1. ## Show that...

Show that the equation $\displaystyle 15 cos x = 13+sin x$ may be written as a quadratic equation in $\displaystyle sin x$.

Hence solve the equation, giving all values of "x" such that 0<=x<=360.

2. Originally Posted by Lonehwolf
Show that the equation $\displaystyle 15 cos x = 13+sin x$ may be written as a quadratic equation in $\displaystyle sin x$.

Hence solve the equation, giving all values of "x" such that 0<=x<=360.
Square both sides, and use the Pythagorean identity, $\displaystyle \sin^2x+\cos^2x=1.$ Collect terms and solve.

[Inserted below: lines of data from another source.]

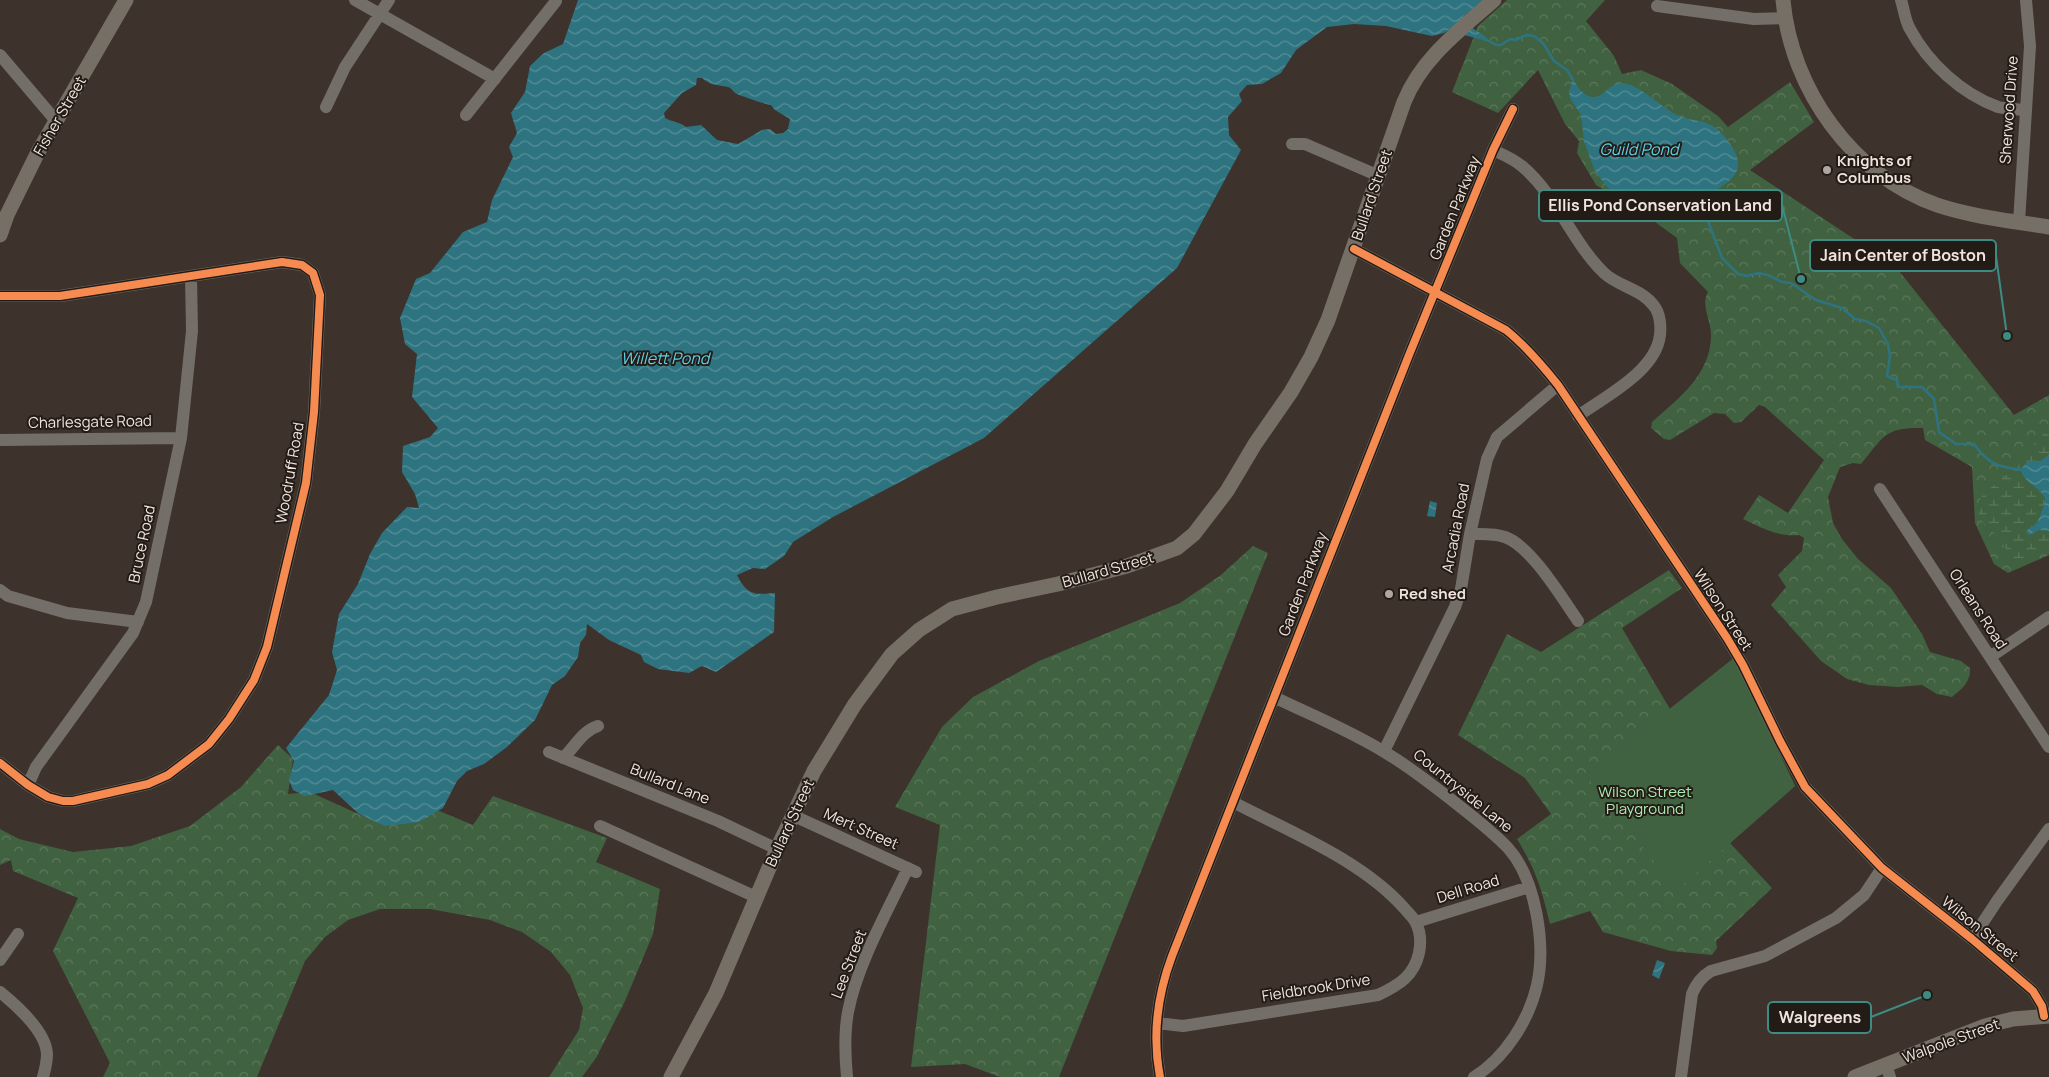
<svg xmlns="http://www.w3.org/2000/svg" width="2049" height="1077" font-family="Manrope,sans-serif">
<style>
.forest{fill:url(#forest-crowns)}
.wetland{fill:url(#wetland-marsh)}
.garden{fill:#406241}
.water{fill:url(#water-waves);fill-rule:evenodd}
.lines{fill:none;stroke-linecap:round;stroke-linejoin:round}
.stream{stroke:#2e7480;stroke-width:2.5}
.minor{stroke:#736f68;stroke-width:12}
.major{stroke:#766f66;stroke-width:15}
.cycleway-casing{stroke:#231b16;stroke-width:11}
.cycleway{stroke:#f68b52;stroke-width:8}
.poi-dot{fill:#b1a69f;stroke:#231b16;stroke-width:2}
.labels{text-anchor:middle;stroke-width:4;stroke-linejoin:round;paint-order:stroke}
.street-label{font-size:15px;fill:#f0e4dd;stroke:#231b16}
.poi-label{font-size:15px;font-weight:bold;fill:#f0e4dd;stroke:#231b16;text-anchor:start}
.park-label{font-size:15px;fill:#aaecaf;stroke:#231b16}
.water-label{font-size:16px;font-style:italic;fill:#5fd1e7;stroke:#231b16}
.leader{fill:none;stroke:#3c8c84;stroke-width:2}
.callout-dot{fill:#3c8c84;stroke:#231b16;stroke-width:2}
.callout{fill:#231b16;stroke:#3c8c84;stroke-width:2}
.callout-label{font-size:16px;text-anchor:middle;font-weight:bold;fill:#f0e4dd}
</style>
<defs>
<pattern id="forest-crowns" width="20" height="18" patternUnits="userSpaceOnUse" patternTransform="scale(1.25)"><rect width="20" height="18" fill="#406241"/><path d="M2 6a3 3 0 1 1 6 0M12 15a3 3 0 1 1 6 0" fill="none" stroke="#5c785c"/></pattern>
<pattern id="wetland-marsh" width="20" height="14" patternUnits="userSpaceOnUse" patternTransform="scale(1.25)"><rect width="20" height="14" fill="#406241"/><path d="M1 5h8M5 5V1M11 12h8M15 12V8" fill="none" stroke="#5c785c"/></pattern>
<pattern id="water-waves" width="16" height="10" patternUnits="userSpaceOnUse" patternTransform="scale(1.25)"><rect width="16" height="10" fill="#2e7480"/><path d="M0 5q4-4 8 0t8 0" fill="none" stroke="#578e97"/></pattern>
</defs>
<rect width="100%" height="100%" fill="#3d322c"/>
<!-- forest -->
<path class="forest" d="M1507 0H1605L1586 21 1614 56 1622 74 1641 70 1672 84 1718 116 1728 127 1790 82 1814 122 1750 170 1895 266 2014 415 2049 395V555L2008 573 1994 564 1975 523 1972 467 1925 440 1923 428C1885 427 1884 436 1861 464L1853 463 1840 467 1828 497 1833 523 1842 539 1858 559 1891 588 1922 634 1930 652 1961 661 1970 668C1971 682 1962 689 1952 697L1937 694 1922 685 1898 687 1869 685 1847 679 1821 661 1771 605 1786 587 1778 575 1802 551 1804 538 1799 535C1778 537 1762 528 1743 519L1759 495 1788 513 1824 460 1765 407 1759 405 1741 422 1734 423 1725 414 1714 413 1670 440 1664 439 1651 428 1652 422C1678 399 1710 375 1711 337 1712 321 1700 306 1708 292L1680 263 1677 238 1651 219 1596 185 1577 153 1579 141 1565 124 1538 70 1498 113 1452 92 1478 26Z
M1253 546 1268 553 1059 1077H1000L965 1064 911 1067 940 825 895 807 942 727 973 697 1039 661 1180 603 1221 575Z
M1669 570 1682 588 1622 628 1670 709 1734 658 1795 786 1730 843 1772 888 1716 941 1717 948 1712 955 1671 951 1603 932 1590 911 1550 924C1542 890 1536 870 1517 839L1551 814 1525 778 1458 735 1507 634 1541 652Z
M278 745 293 759 288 794 310 792 365 817 437 810 473 825 493 796 607 838 596 862 660 889 653 934 625 1001 596 1058 582 1077H549L579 1030 583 1008 570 975 551 952 522 932 490 920 430 909H380L348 920 325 937 305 961 257 1077H103L110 1063 53 951 78 898 13 871 11 860 0 865V829L19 839 73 852 131 846 190 826 241 787Z"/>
<!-- wetland -->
<path class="wetland" d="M2049 430V455L2040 461H2028L2026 480 2036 485 2045 498C2045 505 2040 516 2037 524L2028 529 2034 533 2039 530 2049 531V543C2041 550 2032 562 2021 561 2008 560 2007 549 2001 540 1992 528 1974 522 1979 503 1981 492 1991 488 1999 482 2018 467 2029 444 2049 430Z"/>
<!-- garden -->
<path class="garden" d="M1734 658 1795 786 1677 890 1586 775Z"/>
<!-- water -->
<path class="water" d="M578 0H1484L1463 17C1471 31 1480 30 1491 42L1464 35 1452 28 1444 33 1432 36 1386 26 1354 24 1327 27 1296 50 1281 73 1262 84 1247 85 1239 94 1242 101 1228 117 1229 135 1241 150 1177 268 984 438 833 517 793 542 784 556 765 569 753 568 737 575C747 595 754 595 775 593L774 632 716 672 702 666 689 673 658 669 644 662 641 655 609 640 587 624 586 635 580 643 578 657 565 676 552 685 535 720 507 747 484 764 467 771 457 781 443 808 419 822 385 826 359 814 333 790 305 796 293 790 289 780 294 761 286 748 329 695 337 670 332 652 339 614 358 584 370 554 382 533 407 507 419 508 415 494 402 472 403 446 430 437 438 428 412 397 417 354 405 344 400 318 416 279 430 273 463 232 487 222 492 200 513 157 509 147 517 133 511 113 525 92 530 66 544 53 563 44ZM697 78H702C709 85 718 85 728 87 732 88 733 92 737 94 741 96 768 105 771 105L775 110 790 119 788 129 783 133 776 134 770 129 762 130 738 144 717 140 701 125 686 127C680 122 672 122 665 118L664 113 682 93 696 85Z
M1573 79C1577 86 1582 95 1592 97 1603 99 1610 82 1622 83 1639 84 1660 106 1675 114 1686 121 1700 119 1711 125 1720 130 1727 139 1732 147 1749 174 1727 182 1707 196L1703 215 1692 220H1685L1657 201 1650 198 1627 196 1609 189 1603 182 1594 169 1584 141 1581 115 1570 98 1569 91Z
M2049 455V531L2039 530 2029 535 2026 531 2037 523C2040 516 2045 505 2045 498 2038 485 2022 482 2021 469L2028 461H2040Z
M1430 501 1437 503 1435 517 1427 516Z
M1657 960 1665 963 1659 979 1652 975Z"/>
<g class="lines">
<!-- stream -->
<path class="stream" d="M1489 41 1496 45H1501L1510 39 1515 40 1527 35 1534 36 1543 43 1554 61 1567 70 1573 80
M1701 212 1708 221 1722 258 1738 274 1747 276 1758 273 1768 275 1782 282 1791 283 1816 300 1842 308 1855 319 1866 321 1879 328 1888 344 1890 356 1887 376 1897 380 1898 387H1922L1934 399 1939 432 1956 444H1974C1989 465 1998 467 2023 470"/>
<!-- minor -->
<path class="minor" d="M355 0 495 79
M1901 0C1904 9 1905 21 1910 29 1928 63 1962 94 1998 107 2006 109 2016 109 2025 110
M1657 6 1754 19 1785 18
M0 55 57 122
M326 107 345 67 389 0
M466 115 556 1
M1292 144H1305L1379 176
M1493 150C1504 155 1514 159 1523 167 1557 196 1572 242 1604 273 1619 287 1642 289 1654 306 1660 313 1661 326 1660 335 1656 371 1606 396 1578 416
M2019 222 2030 46 2026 0
M1354 249 1506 330C1526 346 1542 365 1558 385L1727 638 1743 665 1780 741 1805 787 1882 868 1972 939 2033 991 2042 1006 2044 1016
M0 296H60L282 262 302 265 313 273 320 295 314 412 306 483 267 647 254 680 229 719 209 744 168 775 148 784 73 801H63L48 797 28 785 0 763
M0 440 181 438
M1880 489 2049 747
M1470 534C1481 534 1494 533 1505 537 1531 546 1562 598 1578 621
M0 590 8 596 67 613 138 622
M1990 657 2049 617
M1274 697C1311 715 1351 731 1386 753 1410 767 1431 784 1453 801 1472 816 1492 831 1508 848 1536 879 1546 945 1537 985 1529 1020 1505 1058 1474 1077
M1384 751 1455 607 1461 589 1470 534 1487 459 1497 437 1558 385
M549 752 718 821 777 849
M563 758C575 747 582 731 598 726
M28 785 36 767 133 633 146 602 181 438 192 331 191 276
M792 815 916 872
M600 826 756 897
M1416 922 1529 887
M1972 939 1997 901 2049 829
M0 960 18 934
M0 992C16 1005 46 1031 47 1054 47 1061 45 1070 43 1077
M1157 1023 1183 1026 1378 995C1399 985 1414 976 1419 953 1421 943 1421 933 1416 923 1414 918 1408 913 1405 909 1362 860 1290 832 1233 802
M1886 1065 1890 1077
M847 1077C845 1056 844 1034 848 1012 857 965 887 912 908 868
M1160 1077C1152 1035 1157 996 1172 956L1409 355 1493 150 1513 109
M1681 1077 1692 994C1696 984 1701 977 1711 971L1765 956 1836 918 1864 895 1882 868"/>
<!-- major -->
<path class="major" d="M1783 0C1791 89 1852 175 1937 205 1973 217 2012 221 2049 227
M0 235 7 215 37 154 126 0
M671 1077 716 993 777 849 814 771 855 704 892 654 919 630 952 609 997 597 1058 584 1127 566 1177 548 1194 534 1227 491 1255 444 1291 392 1311 357 1328 320 1404 102C1422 58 1459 31 1494 0
M1855 1077 1985 1026 2013 1019 2049 1016"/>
<defs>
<path id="cycleway" d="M1354 249 1506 330C1526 346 1542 365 1558 385L1727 638 1743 665 1780 741 1805 787 1882 868 1972 939 2033 991 2042 1006 2044 1016
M0 296H60L282 262 302 265 313 273 320 295 314 412 306 483 267 647 254 680 229 719 209 744 168 775 148 784 73 801H63L48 797 28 785 0 763
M1160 1077C1152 1035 1157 996 1172 956L1409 355 1493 150 1513 109"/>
</defs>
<!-- cycleway casing -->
<use href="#cycleway" class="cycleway-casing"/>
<!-- cycleway -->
<use href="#cycleway" class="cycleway"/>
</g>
<!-- markers -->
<g class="poi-dot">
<circle cx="1827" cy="170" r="5"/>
<circle cx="1389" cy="594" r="5"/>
</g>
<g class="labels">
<!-- street labels -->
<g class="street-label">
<text transform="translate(2009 110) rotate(-86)" y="5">Sherwood Drive</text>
<text transform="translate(60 116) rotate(-60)" y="5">Fisher Street</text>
<text transform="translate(1372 195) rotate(-71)" y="5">Bullard Street</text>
<text transform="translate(1455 208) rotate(-68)" y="5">Garden Parkway</text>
<text transform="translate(90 422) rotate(-1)" y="5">Charlesgate Road</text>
<text transform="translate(290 473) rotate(-80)" y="5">Woodruff Road</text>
<text transform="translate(1456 528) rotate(-79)" y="5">Arcadia Road</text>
<text transform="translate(142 544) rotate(-78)" y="5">Bruce Road</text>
<text transform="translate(1108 570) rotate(-16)" y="5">Bullard Street</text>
<text transform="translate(1303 584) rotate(-69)" y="5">Garden Parkway</text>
<text transform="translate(1978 609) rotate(57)" y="5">Orleans Road</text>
<text transform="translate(1723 610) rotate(57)" y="5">Wilson Street</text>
<text transform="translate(670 784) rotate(22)" y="5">Bullard Lane</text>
<text transform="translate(1463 791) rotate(39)" y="5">Countryside Lane</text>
<text transform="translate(790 823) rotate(-65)" y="5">Bullard Street</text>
<text transform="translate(861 829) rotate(24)" y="5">Mert Street</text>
<text transform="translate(1468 889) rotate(-17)" y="5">Dell Road</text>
<text transform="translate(1980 929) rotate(39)" y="5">Wilson Street</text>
<text transform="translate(849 964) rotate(-69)" y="5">Lee Street</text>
<text transform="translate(1316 988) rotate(-9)" y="5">Fieldbrook Drive</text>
<text transform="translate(1951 1041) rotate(-20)" y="5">Walpole Street</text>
</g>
<!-- poi labels -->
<g class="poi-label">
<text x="1837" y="166">Knights of<tspan x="1837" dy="17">Columbus</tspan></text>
<text x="1399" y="599">Red shed</text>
</g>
<!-- park labels -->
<g class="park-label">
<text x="1645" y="797">Wilson Street<tspan x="1645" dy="17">Playground</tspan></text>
</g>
<!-- water labels -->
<g class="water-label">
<text x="1639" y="155">Guild Pond</text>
<text x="665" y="364">Willett Pond</text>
</g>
</g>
<!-- callouts -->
<path class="leader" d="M1801 279L1782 205M2007 336L1996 256M1927 995L1871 1017"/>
<g class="callout-dot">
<circle cx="1801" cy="279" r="5"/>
<circle cx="2007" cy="336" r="5"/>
<circle cx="1927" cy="995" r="5"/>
</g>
<g class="callout">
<rect x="1539" y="190" width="243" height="31" rx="5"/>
<rect x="1810" y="240" width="186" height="31" rx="5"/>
<rect x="1768" y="1002" width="103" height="31" rx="5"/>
</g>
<g class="callout-label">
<text x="1660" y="211">Ellis Pond Conservation Land</text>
<text x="1903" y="261">Jain Center of Boston</text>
<text x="1820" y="1023">Walgreens</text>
</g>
</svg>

3. Didn't help me, this is what I did:

$\displaystyle 15 cos^2x-(13+sin x)^2$
$\displaystyle 225cos^4x=(13+sin x)(13+sin x)$
$\displaystyle 225cos^4x=196+26sin x +sin^2x$

Was that actually going good and I simply didn't notice or did I get what you meant with square both sides wrong?

4. Originally Posted by Lonehwolf
Didn't help me, this is what I did:

$\displaystyle {\color{red}15} cos^2x-(13+sin x)^2$
$\displaystyle 225cos^{\color{red}4}x=(13+sin x)(13+sin x)$
$\displaystyle 225cos^{\color{red}4}x=196+26sin x +sin^2x$

Was that actually going good and I simply didn't notice or did I get what you meant with square both sides wrong?
Why the red things ?

\displaystyle \begin{aligned} 196+26 \sin(x) +\sin^2(x) &=(15 \cos(x))^2 \\ &=225 \cos^2(x) \\ &=225-225\sin^2(x) \end{aligned}

5. Originally Posted by Lonehwolf
Didn't help me, this is what I did:

$\displaystyle 15 cos^2x-(13+sin x)^2$
$\displaystyle 225cos^4x=(13+sin x)(13+sin x)$
$\displaystyle 225cos^4x=196+26sin x +sin^2x$

Was that actually going good and I simply didn't notice or did I get what you meant with square both sides wrong?
I am not sure what you are doing in the above. How did squaring cosine produce $\displaystyle \cos^4x?$ Is the equation in the original post the correct equation?

You should have

$\displaystyle 15\cos x=13+\sin x$

$\displaystyle \Rightarrow225\cos^2x=\sin^2x+26\sin x+169$

$\displaystyle \Rightarrow225\left(1-\sin^2x\right)=\sin^2x+26\sin x+169$

$\displaystyle \Rightarrow225-225\sin^2x=\sin^2x+26\sin x+169$

$\displaystyle \Rightarrow-226\sin^2x-26\sin x+56=0.$

Originally Posted by Moo
Why the red things ?

$\displaystyle \color{red}196\color{black}+26 \sin(x) +\sin^2(x)=\dots$
Yes, Moo. Why the red things?

6. Ah shame on me wrong first question -.-

it should be

$\displaystyle 15cos^2x=13+sinx$

7. Originally Posted by Lonehwolf
Ah shame on me wrong first question -.-

it should be

$\displaystyle 15cos^2x=13+sinx$
Then replace $\displaystyle cos^2(x)$ with $\displaystyle 1- sin^2(x)$. This is far easier than the problem you originally posted!